In his book “Jesus and the Bicameral Brain” Dr. James Danaher talks about how the human brain is divided into 2 parts – (1) the Left Brain and (2) the Right Brain. The Left Brain, he says, is the more analytical part of our brains that focuses on knowledge and facts and figures and having all the right answers. The Right Brain, however, is able to move beyond the facts and figures and holds space for ambiguity and not knowing - it’s where our imagination lives, the part of us that can transcend language and see beyond the black and white words on the page.
The Gospel that I and many of us were handed is a Left Brained Gospel, right? It’s all about facts, figures, and right answers. It’s all about the black and white stuff on the page, finding and holding on to absolute truth, and being 100000000% certain about what you believe and why you believe it. It’s about standing strong, defending the truth, and proving people wrong who disagree or think differently.
BUT.
Is that the Gospel of Jesus? This is a big question we need to wrestle with. Yeah, I know the murky waters we get into when we read Paul and the other letters attributed to him. And I know all about Revelation and the Old Testament’s many calls to “believe”, as well.
I know.
I know.
I know.
BUT, when we look at the person of Jesus and the things he taught … did he present to us a Left Brained Gospel?
I posed this question on a Facebook post one time and got absolutely lit up and obliterated in the comment section because apparently, someone told me, I never read the Gospel of John which uses the word “believe” a total of 49 times.
Here is one of those many references …
“For God so loved the world that he sent his one and only Son so that whoever BELIEVES in him might not perish, but have eternal life.” - John 3:16
On the surface it seems like my theory is blown to pieces, right?
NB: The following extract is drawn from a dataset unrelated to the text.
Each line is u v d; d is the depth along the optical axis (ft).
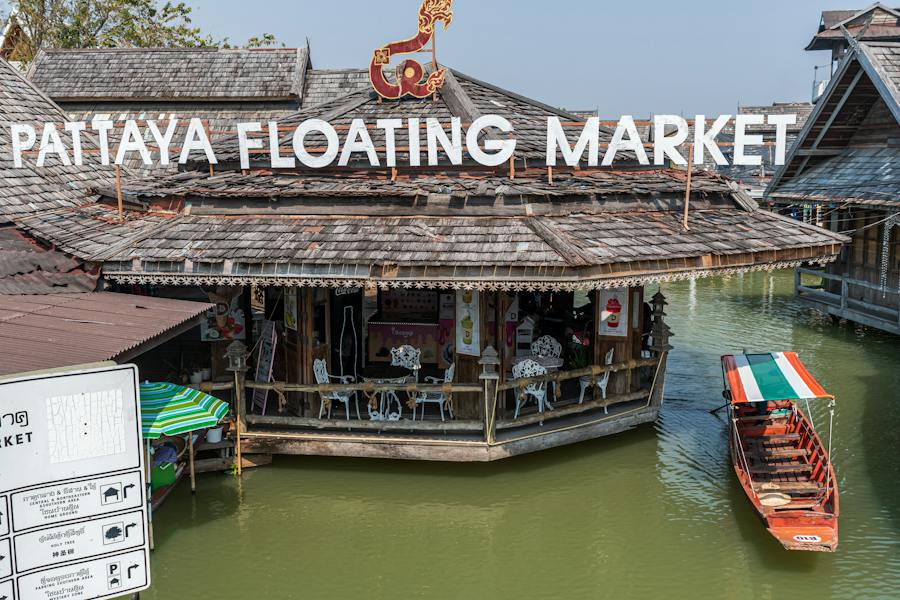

Because in this verse we even see Jesus himself calling people to “believe in him”. I thought so too, but then I came across a book written by Doug Pagitt called “Outdoing Jesus” where he points out that in the Gospel of John when the writer uses the word “believe” he always (every single time) uses the VERB as opposed to the NOUN.
In Greek, Doug says, there are TWO words for “believe” – one is a NOUN describing the Left Brained activity of mentally agreeing with or adhering to a particular idea and the other is a VERB, which is more action oriented. In other words, whereas the NOUN is about believing something with your mind, the VERB is about BEING a certain way in the world.
The NOUN is about what to BELIEVE.
The VERB is about how to BE.
And so when the writer of John has Jesus saying, for example, in John 3:16 that “whoever believes in him will not perish” … he’s not talking about mentally adhering to a certain theology or doctrine about salvation and the cross in order to escape hell; instead, he’s talking about living your life in such a way that the teachings of Jesus impact the way you are BEING in the world so that the world around you and the lives around you grow and evolve instead of perish and devolve.
That gives us a very different picture of the teachings of Jesus, right? And therefore, I think, the Gospel, the cross, salvation, and all the things. Because perhaps, then, the Gospel isn’t really an invitation to sign on to a particular set of beliefs so that we can gain entrance into heaven and escape the fires of hell, but maybe it’s more of an invitation to live our lives in a certain way so that we can co-create with God in making this world and this life more like heaven and less like hell.
Maybe the death of Jesus, then, wasn’t so much to take our place on the cross or to take the punishment that you and I deserve, but maybe his death along with the beating he took was meant to serve as a strong reminder of who we are and how our Creator has intended for us to live our lives and respond to our enemies, to adversity, and to the horrors of this life.”